● **Action item**: Reproduce the rows below word for word, from the very first line down to and including the line that contains "9: (164, 344)".

● **Data extracts**:
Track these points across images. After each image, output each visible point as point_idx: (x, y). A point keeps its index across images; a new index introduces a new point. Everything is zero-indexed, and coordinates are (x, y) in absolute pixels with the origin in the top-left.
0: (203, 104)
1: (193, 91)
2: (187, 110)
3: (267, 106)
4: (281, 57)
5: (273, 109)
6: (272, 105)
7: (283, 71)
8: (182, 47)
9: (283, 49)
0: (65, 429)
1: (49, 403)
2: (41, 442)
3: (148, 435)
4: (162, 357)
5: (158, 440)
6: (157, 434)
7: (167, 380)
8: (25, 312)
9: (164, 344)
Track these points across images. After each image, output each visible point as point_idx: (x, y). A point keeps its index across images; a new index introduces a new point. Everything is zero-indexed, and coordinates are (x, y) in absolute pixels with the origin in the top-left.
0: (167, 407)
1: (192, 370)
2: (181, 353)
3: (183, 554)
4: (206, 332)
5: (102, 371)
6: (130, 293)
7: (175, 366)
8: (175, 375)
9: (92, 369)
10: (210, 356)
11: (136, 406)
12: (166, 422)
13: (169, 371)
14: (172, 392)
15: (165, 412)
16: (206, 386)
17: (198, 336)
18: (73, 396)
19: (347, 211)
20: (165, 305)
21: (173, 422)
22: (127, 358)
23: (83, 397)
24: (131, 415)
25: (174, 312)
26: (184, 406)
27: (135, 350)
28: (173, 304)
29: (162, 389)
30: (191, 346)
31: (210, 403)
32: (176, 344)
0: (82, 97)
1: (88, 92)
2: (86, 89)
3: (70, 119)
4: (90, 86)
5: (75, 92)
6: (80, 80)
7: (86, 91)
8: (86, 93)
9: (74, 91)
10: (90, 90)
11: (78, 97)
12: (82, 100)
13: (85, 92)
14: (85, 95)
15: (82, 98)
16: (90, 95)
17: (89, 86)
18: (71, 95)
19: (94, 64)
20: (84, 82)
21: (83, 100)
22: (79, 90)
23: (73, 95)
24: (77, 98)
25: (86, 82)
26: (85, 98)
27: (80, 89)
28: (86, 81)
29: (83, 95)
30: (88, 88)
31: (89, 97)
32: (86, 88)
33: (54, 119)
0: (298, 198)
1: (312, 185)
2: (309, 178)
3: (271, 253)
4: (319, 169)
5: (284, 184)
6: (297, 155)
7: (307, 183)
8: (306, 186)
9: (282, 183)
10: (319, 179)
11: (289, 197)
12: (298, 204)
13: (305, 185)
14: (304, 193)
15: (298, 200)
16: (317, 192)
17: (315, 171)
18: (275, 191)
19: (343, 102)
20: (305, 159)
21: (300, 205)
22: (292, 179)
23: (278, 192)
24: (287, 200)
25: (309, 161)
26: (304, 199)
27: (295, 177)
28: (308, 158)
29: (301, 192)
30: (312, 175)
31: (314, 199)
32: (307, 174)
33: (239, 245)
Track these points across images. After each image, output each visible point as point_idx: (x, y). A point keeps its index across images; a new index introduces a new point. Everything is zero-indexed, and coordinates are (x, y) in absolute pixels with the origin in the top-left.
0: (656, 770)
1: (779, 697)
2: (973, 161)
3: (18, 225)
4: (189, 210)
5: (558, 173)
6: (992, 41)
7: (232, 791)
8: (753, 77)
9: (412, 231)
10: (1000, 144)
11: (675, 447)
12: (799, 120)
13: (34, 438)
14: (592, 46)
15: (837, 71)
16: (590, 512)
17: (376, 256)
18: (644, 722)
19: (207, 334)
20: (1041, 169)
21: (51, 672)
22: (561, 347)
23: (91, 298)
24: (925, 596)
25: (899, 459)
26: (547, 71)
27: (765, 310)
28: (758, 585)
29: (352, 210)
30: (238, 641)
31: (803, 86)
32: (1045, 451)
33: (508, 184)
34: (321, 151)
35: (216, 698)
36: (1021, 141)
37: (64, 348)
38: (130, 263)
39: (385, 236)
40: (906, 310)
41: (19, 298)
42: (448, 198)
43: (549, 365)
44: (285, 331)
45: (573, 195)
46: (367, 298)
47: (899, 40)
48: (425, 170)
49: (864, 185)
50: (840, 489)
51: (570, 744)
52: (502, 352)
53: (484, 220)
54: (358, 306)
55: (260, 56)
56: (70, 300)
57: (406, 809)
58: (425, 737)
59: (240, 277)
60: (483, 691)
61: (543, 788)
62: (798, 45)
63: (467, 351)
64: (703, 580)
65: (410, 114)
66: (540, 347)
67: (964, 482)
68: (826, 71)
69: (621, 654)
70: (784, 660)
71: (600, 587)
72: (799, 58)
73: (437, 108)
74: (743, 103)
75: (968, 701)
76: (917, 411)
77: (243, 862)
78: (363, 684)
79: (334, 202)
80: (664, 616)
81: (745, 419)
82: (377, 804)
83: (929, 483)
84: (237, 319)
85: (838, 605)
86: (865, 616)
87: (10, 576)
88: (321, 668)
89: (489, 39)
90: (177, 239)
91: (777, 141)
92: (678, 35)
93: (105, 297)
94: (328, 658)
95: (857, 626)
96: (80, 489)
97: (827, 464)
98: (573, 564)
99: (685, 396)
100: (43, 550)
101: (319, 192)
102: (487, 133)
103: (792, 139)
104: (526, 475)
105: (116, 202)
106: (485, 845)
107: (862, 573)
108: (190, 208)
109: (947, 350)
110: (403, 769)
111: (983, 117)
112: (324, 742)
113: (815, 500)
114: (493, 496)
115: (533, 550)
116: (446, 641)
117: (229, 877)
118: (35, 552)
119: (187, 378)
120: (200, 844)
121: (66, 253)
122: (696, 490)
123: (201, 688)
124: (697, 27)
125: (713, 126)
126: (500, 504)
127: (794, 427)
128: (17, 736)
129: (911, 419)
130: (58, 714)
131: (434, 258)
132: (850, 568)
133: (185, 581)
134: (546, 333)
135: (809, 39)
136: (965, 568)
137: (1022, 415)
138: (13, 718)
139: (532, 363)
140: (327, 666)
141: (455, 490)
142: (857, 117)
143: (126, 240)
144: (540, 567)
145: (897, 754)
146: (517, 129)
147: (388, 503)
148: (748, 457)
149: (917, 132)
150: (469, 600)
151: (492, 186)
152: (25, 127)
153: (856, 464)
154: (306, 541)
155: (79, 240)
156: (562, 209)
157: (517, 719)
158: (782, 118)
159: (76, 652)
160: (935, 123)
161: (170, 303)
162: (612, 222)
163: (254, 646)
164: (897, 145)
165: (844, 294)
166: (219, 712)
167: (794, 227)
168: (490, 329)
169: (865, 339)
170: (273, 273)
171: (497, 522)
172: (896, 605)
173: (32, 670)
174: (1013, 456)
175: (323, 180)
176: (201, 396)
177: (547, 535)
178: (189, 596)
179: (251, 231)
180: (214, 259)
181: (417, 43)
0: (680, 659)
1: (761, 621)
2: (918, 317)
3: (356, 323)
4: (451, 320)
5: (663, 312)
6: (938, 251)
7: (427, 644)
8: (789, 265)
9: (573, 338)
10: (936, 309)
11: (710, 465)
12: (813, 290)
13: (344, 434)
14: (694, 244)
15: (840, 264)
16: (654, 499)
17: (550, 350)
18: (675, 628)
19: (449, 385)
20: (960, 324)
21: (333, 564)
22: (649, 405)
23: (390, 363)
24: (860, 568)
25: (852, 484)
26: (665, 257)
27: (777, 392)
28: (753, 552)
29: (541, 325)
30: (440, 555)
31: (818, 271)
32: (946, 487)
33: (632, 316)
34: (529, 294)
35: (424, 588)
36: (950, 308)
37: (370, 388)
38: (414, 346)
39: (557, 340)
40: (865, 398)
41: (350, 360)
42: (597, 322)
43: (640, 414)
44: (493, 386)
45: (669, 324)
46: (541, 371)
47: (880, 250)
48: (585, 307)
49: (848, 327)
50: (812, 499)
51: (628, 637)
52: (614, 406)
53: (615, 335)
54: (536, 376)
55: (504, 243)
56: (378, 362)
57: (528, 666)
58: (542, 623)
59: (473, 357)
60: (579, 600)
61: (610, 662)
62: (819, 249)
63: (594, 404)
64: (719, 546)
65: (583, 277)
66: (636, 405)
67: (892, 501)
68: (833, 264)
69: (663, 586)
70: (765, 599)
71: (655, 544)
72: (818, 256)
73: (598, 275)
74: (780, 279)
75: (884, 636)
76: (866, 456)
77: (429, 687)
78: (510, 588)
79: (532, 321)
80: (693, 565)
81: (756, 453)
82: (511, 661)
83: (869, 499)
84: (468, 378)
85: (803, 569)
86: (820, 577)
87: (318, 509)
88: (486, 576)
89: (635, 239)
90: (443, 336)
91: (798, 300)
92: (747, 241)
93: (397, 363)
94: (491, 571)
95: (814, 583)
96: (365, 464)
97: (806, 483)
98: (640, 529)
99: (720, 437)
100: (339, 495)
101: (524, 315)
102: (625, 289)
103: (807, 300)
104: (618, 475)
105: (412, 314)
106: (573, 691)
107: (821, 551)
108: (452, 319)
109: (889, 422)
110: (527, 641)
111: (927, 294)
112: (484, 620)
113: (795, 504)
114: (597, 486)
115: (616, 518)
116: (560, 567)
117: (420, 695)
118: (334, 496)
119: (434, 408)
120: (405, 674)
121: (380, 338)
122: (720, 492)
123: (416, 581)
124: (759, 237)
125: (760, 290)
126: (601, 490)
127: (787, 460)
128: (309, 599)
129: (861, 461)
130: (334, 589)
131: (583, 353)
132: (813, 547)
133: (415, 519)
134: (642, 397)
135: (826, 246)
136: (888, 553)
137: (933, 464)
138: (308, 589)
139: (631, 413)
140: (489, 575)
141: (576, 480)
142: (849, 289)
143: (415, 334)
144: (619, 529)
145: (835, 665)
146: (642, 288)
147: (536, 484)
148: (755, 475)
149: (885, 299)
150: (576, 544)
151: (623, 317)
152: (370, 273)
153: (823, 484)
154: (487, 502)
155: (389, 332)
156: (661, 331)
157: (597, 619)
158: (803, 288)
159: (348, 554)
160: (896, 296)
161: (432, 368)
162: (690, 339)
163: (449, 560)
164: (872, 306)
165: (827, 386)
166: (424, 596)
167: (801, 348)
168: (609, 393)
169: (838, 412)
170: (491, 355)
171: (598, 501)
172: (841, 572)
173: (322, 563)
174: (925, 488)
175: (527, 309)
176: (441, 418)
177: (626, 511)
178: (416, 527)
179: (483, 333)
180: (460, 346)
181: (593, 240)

● **Output**:
Track these points across images. After each image, output each visible point as point_idx: (x, y). A point keeps its index across images; a new index introduces a new point. Everything is zero-indexed, and coordinates are (x, y) in absolute pixels with the origin in the top-left.
0: (203, 104)
1: (193, 91)
2: (187, 110)
3: (267, 106)
4: (281, 57)
5: (273, 109)
6: (272, 105)
7: (283, 71)
8: (182, 47)
9: (283, 49)
0: (65, 429)
1: (49, 403)
2: (41, 442)
3: (148, 435)
4: (162, 357)
5: (158, 440)
6: (157, 434)
7: (167, 380)
8: (25, 312)
9: (164, 344)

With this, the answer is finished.